### TASK BRIEF
Rewrite every line of source text in the records as a two-column Markdown table headed Row and Line, numbering the lines in order and skipping blank ones. Leave the pictures out of your answer.

Collected data
+ + +
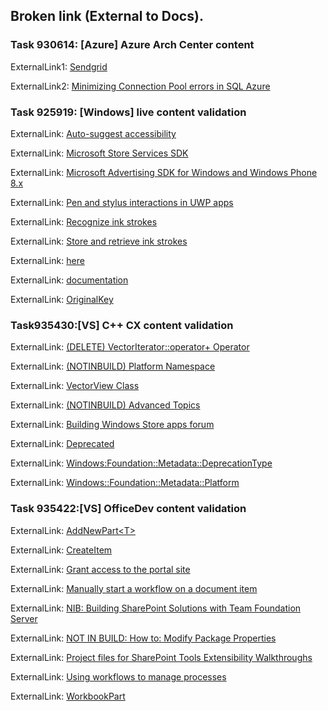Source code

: ## Broken link (External to Docs).

### Task 930614: [Azure] Azure Arch Center content 
ExternalLink1:
[Sendgrid](https://sendgrid.com/partners/azure/)

ExternalLink2:
[Minimizing Connection Pool errors in SQL Azure](http://blogs.msdn.com/b/adonet/archive/2011/11/05/minimizing-connection-pool-errors-in-sql-azure.aspx)
 
### Task 925919: [Windows] live content validation
 
  ExternalLink:
  [Auto-suggest accessibility](http://windowsstyleguide/accessibility/accessible-text-requirements/#auto-suggest_accessibility)
  
  ExternalLink: 
  [Microsoft Store Services SDK](http://aka.ms/store-em-sdk)
 
  ExternalLink:
  [Microsoft Advertising SDK for Windows and Windows Phone 8.x](http://aka.ms/store-8-sdk)
  
  ExternalLink:
  [Pen and stylus interactions in UWP apps](http://windowsstyleguide/input-and-devices/pen-and-stylus-interactions/)
 
  ExternalLink:
  [Recognize ink strokes](http://windowsstyleguide/input-and-devices/convert-ink-to-text/)
 
   ExternalLink:
  [Store and retrieve ink strokes](http://windowsstyleguide/input-and-devices/save-and-load-ink/)
 
  ExternalLink:
  [here](http://aka.ms/store-services-sdk)

  ExternalLink:
  [documentation](https://wiki.smaato.com/display/SPX/Windows+Phone)
  
  ExternalLink:
  [OriginalKey](https://msdn.microsoft.com/library/windows/apps/windows.ui.xaml.input.keyroutedeventargs.originalkey.aspx)
 
### Task935430:[VS] C++ CX content validation


ExternalLink:
[(DELETE) VectorIterator::operator+ Operator](http://msdn.microsoft.com/en-us/b0b1af2c-e2a8-4876-99dc-7351bfc46ce4)

ExternalLink:
[(NOTINBUILD) Platform Namespace](http://msdn.microsoft.com/en-us/f3ce3eab-028c-4204-ba9f-9ab8af17c8c4)

ExternalLink:
[VectorView Class](http://msdn.microsoft.com/en-us/79697692-ae58-40e0-958f-cf1be6347994)

ExternalLink:
[(NOTINBUILD) Advanced Topics](http://msdn.microsoft.com/en-us/1ccff0cf-a6cc-47ef-a05f-eba6307b3ced)

ExternalLink:
[Building Windows Store apps forum](http://social.msdn.microsoft.com/Forums/winappswithnativecode/thread/211ef583-db11-4e55-926b-6d9ab53dbdb4)

ExternalLink:
[Deprecated](http://msdn.microsoft.com/en-us/8b02ad36-3b5f-4361-888b-e6a99040e57c)

ExternalLink:
[Windows:Foundation::Metadata::DeprecationType](http://msdn.microsoft.com/en-us/ee01e63d-37d0-4273-accc-fca174f88bfa)

ExternalLink:
[Windows::Foundation::Metadata::Platform](http://msdn.microsoft.com/en-us/1eae292d-1ab7-4d97-a58c-b0beffd51ef5)

 

### Task 935422:[VS] OfficeDev content validation
ExternalLink:
[AddNewPart&lt;T&gt;](http://msdn.microsoft.com/en-us/47c348c0-77ab-a504-5097-bcd6a213921a)

ExternalLink:
[CreateItem](http://msdn.microsoft.com/en-us/771707fb-5f34-473d-9fdf-09a6a7f55ece)

ExternalLink:
[Grant access to the portal site](http://go.microsoft.com/fwlink/?LinkId=98310)

ExternalLink:
[Manually start a workflow on a document item](http://go.microsoft.com/fwlink/?LinkID=79938)

ExternalLink:
[NIB: Building SharePoint Solutions with Team Foundation Server](http://msdn.microsoft.com/en-us/700a570a-e98e-4425-aadd-34c014868d43)

ExternalLink:
[NOT IN BUILD: How to: Modify Package Properties](http://msdn.microsoft.com/en-us/372089ce-cda9-4c21-beb2-f964990b96ee)

ExternalLink:
[Project files for SharePoint Tools Extensibility Walkthroughs](http://go.microsoft.com/fwlink/?LinkId=191369)

ExternalLink:
[Using workflows to manage processes](http://go.microsoft.com/fwlink/?LinkId=79757)

ExternalLink:
[WorkbookPart](http://msdn.microsoft.com/en-us/d011e6f4-77dd-d02d-66ef-dc4a9e7b26f2)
+ + +
### SOLUTION
| Row | Line |
|---|---|
| 1 | Source code |
| 2 | : ## Broken link (External to Docs). |
| 3 | ### Task 930614: [Azure] Azure Arch Center content  |
| 4 | ExternalLink1: |
| 5 | [Sendgrid](https://sendgrid.com/partners/azure/) |
| 6 | ExternalLink2: |
| 7 | [Minimizing Connection Pool errors in SQL Azure](http://blogs.msdn.com/b/adonet/archive/2011/11/05/minimizing-connection-pool-errors-in-sql-azure.aspx) |
| 8 | ### Task 925919: [Windows] live content validation |
| 9 |   ExternalLink: |
| 10 |   [Auto-suggest accessibility](http://windowsstyleguide/accessibility/accessible-text-requirements/#auto-suggest_accessibility) |
| 11 |   ExternalLink:  |
| 12 |   [Microsoft Store Services SDK](http://aka.ms/store-em-sdk) |
| 13 |   ExternalLink: |
| 14 |   [Microsoft Advertising SDK for Windows and Windows Phone 8.x](http://aka.ms/store-8-sdk) |
| 15 |   ExternalLink: |
| 16 |   [Pen and stylus interactions in UWP apps](http://windowsstyleguide/input-and-devices/pen-and-stylus-interactions/) |
| 17 |   ExternalLink: |
| 18 |   [Recognize ink strokes](http://windowsstyleguide/input-and-devices/convert-ink-to-text/) |
| 19 |    ExternalLink: |
| 20 |   [Store and retrieve ink strokes](http://windowsstyleguide/input-and-devices/save-and-load-ink/) |
| 21 |   ExternalLink: |
| 22 |   [here](http://aka.ms/store-services-sdk) |
| 23 |   ExternalLink: |
| 24 |   [documentation](https://wiki.smaato.com/display/SPX/Windows+Phone) |
| 25 |   ExternalLink: |
| 26 |   [OriginalKey](https://msdn.microsoft.com/library/windows/apps/windows.ui.xaml.input.keyroutedeventargs.originalkey.aspx) |
| 27 | ### Task935430:[VS] C++ CX content validation |
| 28 | ExternalLink: |
| 29 | [(DELETE) VectorIterator::operator+ Operator](http://msdn.microsoft.com/en-us/b0b1af2c-e2a8-4876-99dc-7351bfc46ce4) |
| 30 | ExternalLink: |
| 31 | [(NOTINBUILD) Platform Namespace](http://msdn.microsoft.com/en-us/f3ce3eab-028c-4204-ba9f-9ab8af17c8c4) |
| 32 | ExternalLink: |
| 33 | [VectorView Class](http://msdn.microsoft.com/en-us/79697692-ae58-40e0-958f-cf1be6347994) |
| 34 | ExternalLink: |
| 35 | [(NOTINBUILD) Advanced Topics](http://msdn.microsoft.com/en-us/1ccff0cf-a6cc-47ef-a05f-eba6307b3ced) |
| 36 | ExternalLink: |
| 37 | [Building Windows Store apps forum](http://social.msdn.microsoft.com/Forums/winappswithnativecode/thread/211ef583-db11-4e55-926b-6d9ab53dbdb4) |
| 38 | ExternalLink: |
| 39 | [Deprecated](http://msdn.microsoft.com/en-us/8b02ad36-3b5f-4361-888b-e6a99040e57c) |
| 40 | ExternalLink: |
| 41 | [Windows:Foundation::Metadata::DeprecationType](http://msdn.microsoft.com/en-us/ee01e63d-37d0-4273-accc-fca174f88bfa) |
| 42 | ExternalLink: |
| 43 | [Windows::Foundation::Metadata::Platform](http://msdn.microsoft.com/en-us/1eae292d-1ab7-4d97-a58c-b0beffd51ef5) |
| 44 | ### Task 935422:[VS] OfficeDev content validation |
| 45 | ExternalLink: |
| 46 | [AddNewPart&lt;T&gt;](http://msdn.microsoft.com/en-us/47c348c0-77ab-a504-5097-bcd6a213921a) |
| 47 | ExternalLink: |
| 48 | [CreateItem](http://msdn.microsoft.com/en-us/771707fb-5f34-473d-9fdf-09a6a7f55ece) |
| 49 | ExternalLink: |
| 50 | [Grant access to the portal site](http://go.microsoft.com/fwlink/?LinkId=98310) |
| 51 | ExternalLink: |
| 52 | [Manually start a workflow on a document item](http://go.microsoft.com/fwlink/?LinkID=79938) |
| 53 | ExternalLink: |
| 54 | [NIB: Building SharePoint Solutions with Team Foundation Server](http://msdn.microsoft.com/en-us/700a570a-e98e-4425-aadd-34c014868d43) |
| 55 | ExternalLink: |
| 56 | [NOT IN BUILD: How to: Modify Package Properties](http://msdn.microsoft.com/en-us/372089ce-cda9-4c21-beb2-f964990b96ee) |
| 57 | ExternalLink: |
| 58 | [Project files for SharePoint Tools Extensibility Walkthroughs](http://go.microsoft.com/fwlink/?LinkId=191369) |
| 59 | ExternalLink: |
| 60 | [Using workflows to manage processes](http://go.microsoft.com/fwlink/?LinkId=79757) |
| 61 | ExternalLink: |
| 62 | [WorkbookPart](http://msdn.microsoft.com/en-us/d011e6f4-77dd-d02d-66ef-dc4a9e7b26f2) |